If you run into any problems running Wekinator or doing the walkthrough, please send Rebecca a slack message or email her at r.fiebrink@arts.ac.uk and she’ll help you troubleshoot.
Please visit Moodle at https://moodle.arts.ac.uk/course/view.php?id=38156#section-5 for instructions for viewing the lecture videos. There are about 2 hours of video content to watch before Friday's practical session.
Week 5 (22.5.) - Beyond classification: Generative models - Variational AutoEncoders, Generative Adversarial Networks // Practicum: Scraping the internet - slides pdf
- Recordings: lecture video (1:31h) and recording from our practical session (1:12h)
- Topics: This lecture is about Generative models. We start with explaining the AutoEncoder (AE) architecture and explore the ways in which we can interact with these models. One of the AE specific interactions is the possibility to encode real images into latent space and in doing so extract the visual attribute vectors (can you imagine a vector responsible for "smile" in a human faces dataset?). In a second part of the lecture we dig deeper into using Generative Adversarial Networks (GANs), explain the differences with AEs and reasons to use one or the other type of architecture. We look into some weird, cool and non-traditional uses of these models in art projects. In the practical session we learn how to create, train and use a VAE model with some basic datasets. We will also talk about collecting your own datasets by scraping the internet.
Week 6 - Additional generative models: pix2pix, style transfer and deep dreaming // Practicum: Practical session with Progressively Growing GAN on Google Colab - slides pdf
- Recordings: lecture video (52m)
-
Topics: This is our second lecture focused on Generative models. We talk through some additional machine learning techniques, namely the: domain to domain translation (pix2pix model), style transfer and finally the deep dream algorithm. This week we focus more on the practical session, where we go through all the necessary steps needed to train and use a ProgressiveGAN model on your own dataset (this is shown on Colab).
-
Seminar session focused on Progressive GAN: practical session (1:46h)

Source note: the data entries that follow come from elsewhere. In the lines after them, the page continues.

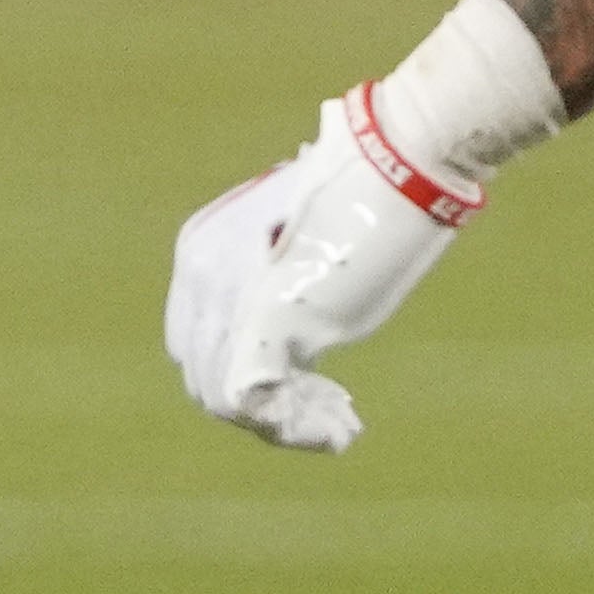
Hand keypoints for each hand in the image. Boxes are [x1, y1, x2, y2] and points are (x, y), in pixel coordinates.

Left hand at [167, 89, 470, 451]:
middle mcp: (202, 271)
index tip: (316, 387)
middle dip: (266, 409)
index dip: (248, 377)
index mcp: (204, 250)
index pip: (197, 344)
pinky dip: (294, 427)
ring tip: (340, 425)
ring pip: (221, 398)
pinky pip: (250, 398)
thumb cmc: (368, 200)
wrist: (396, 164)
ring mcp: (225, 292)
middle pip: (203, 375)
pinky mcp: (262, 313)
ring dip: (284, 424)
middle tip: (335, 412)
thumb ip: (284, 297)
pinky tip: (338, 429)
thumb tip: (292, 353)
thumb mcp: (308, 253)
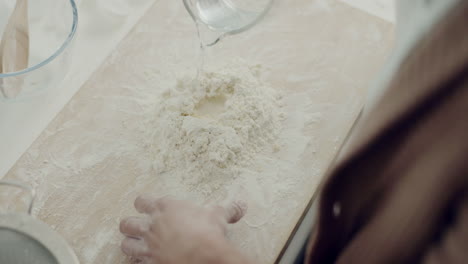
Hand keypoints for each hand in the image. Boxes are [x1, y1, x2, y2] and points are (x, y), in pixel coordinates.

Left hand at [119, 195, 249, 263]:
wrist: (205, 256)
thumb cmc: (209, 231)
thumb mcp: (219, 216)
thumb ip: (227, 209)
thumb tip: (241, 205)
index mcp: (166, 207)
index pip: (142, 201)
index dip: (143, 204)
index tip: (148, 207)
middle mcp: (153, 225)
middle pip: (127, 223)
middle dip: (131, 225)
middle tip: (138, 227)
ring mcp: (149, 245)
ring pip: (126, 243)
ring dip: (130, 244)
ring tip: (136, 245)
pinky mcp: (150, 262)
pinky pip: (134, 261)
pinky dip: (137, 261)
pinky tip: (143, 260)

Week 7 - Sequential data modelling // Practicum: Q&A for Final Exam - slides pdf
- Recordings: lecture video (45m)
- Topics: This lecture is about modelling sequential data with some specialized models which include sequentiality in their design. We present the Recurrent Neural Network (RNN) model and the Long short-term memory (LSTM) model. We show how to plug in data from two domains - textual data encoded as one-hot vectors using a dictionary and musical data encoded using the Fourier Transform into spectrogram representation. Our live practical session will be opened for a Q&A about the final exams.